What is being asked
Swap "extract" for "list" in the lines between the line holding "Reading left to" and the line holding "Eastern/NW/NC/Central/Southern", inclusive, and give those lines again with nothing else changed. Leave the pictures out of the answer.

Data to process
★ ★ ★ ★ ★ ★ ★

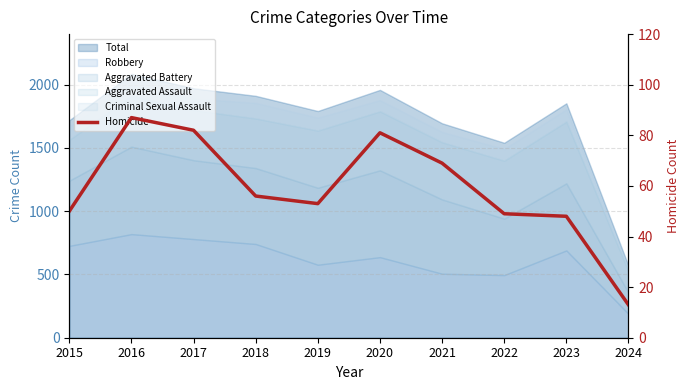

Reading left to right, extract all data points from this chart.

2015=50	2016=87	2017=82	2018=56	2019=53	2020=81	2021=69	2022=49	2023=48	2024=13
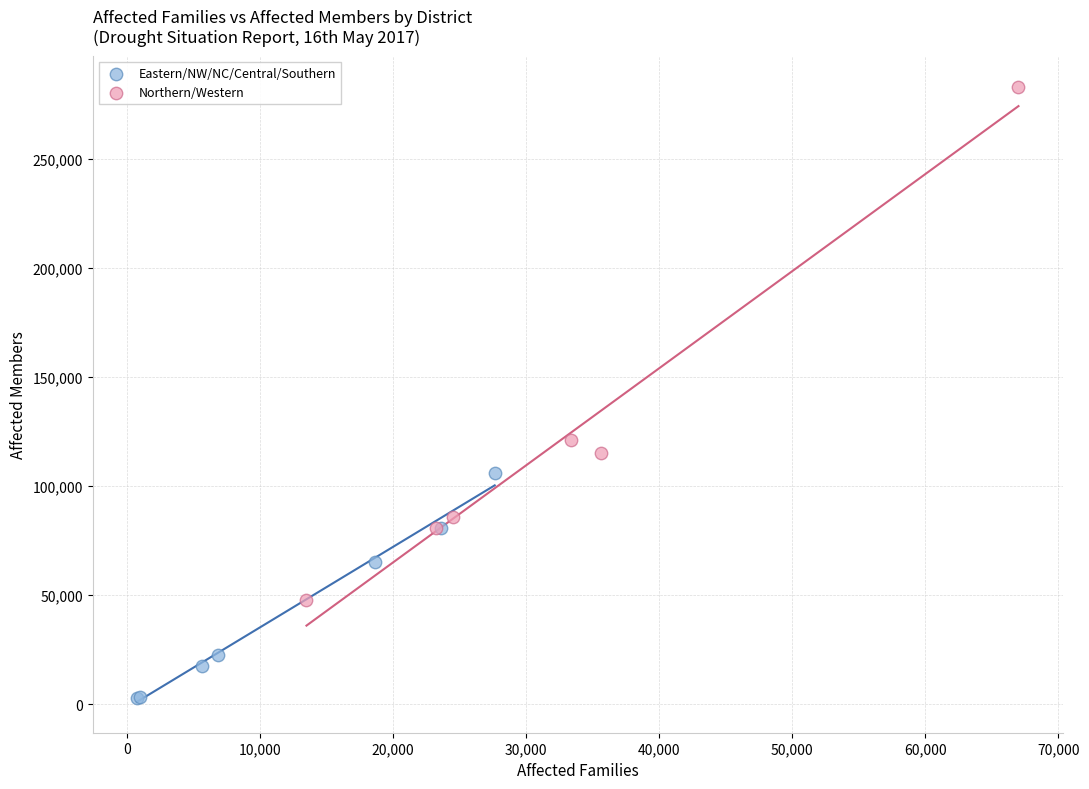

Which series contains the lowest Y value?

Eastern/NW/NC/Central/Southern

★ ★ ★ ★ ★ ★ ★

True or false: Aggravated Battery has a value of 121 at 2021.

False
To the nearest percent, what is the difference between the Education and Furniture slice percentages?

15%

★ ★ ★ ★ ★ ★ ★

Your solution
Reading left to right, list all data points from this chart.

2015=50	2016=87	2017=82	2018=56	2019=53	2020=81	2021=69	2022=49	2023=48	2024=13

Which series contains the lowest Y value?

Eastern/NW/NC/Central/Southern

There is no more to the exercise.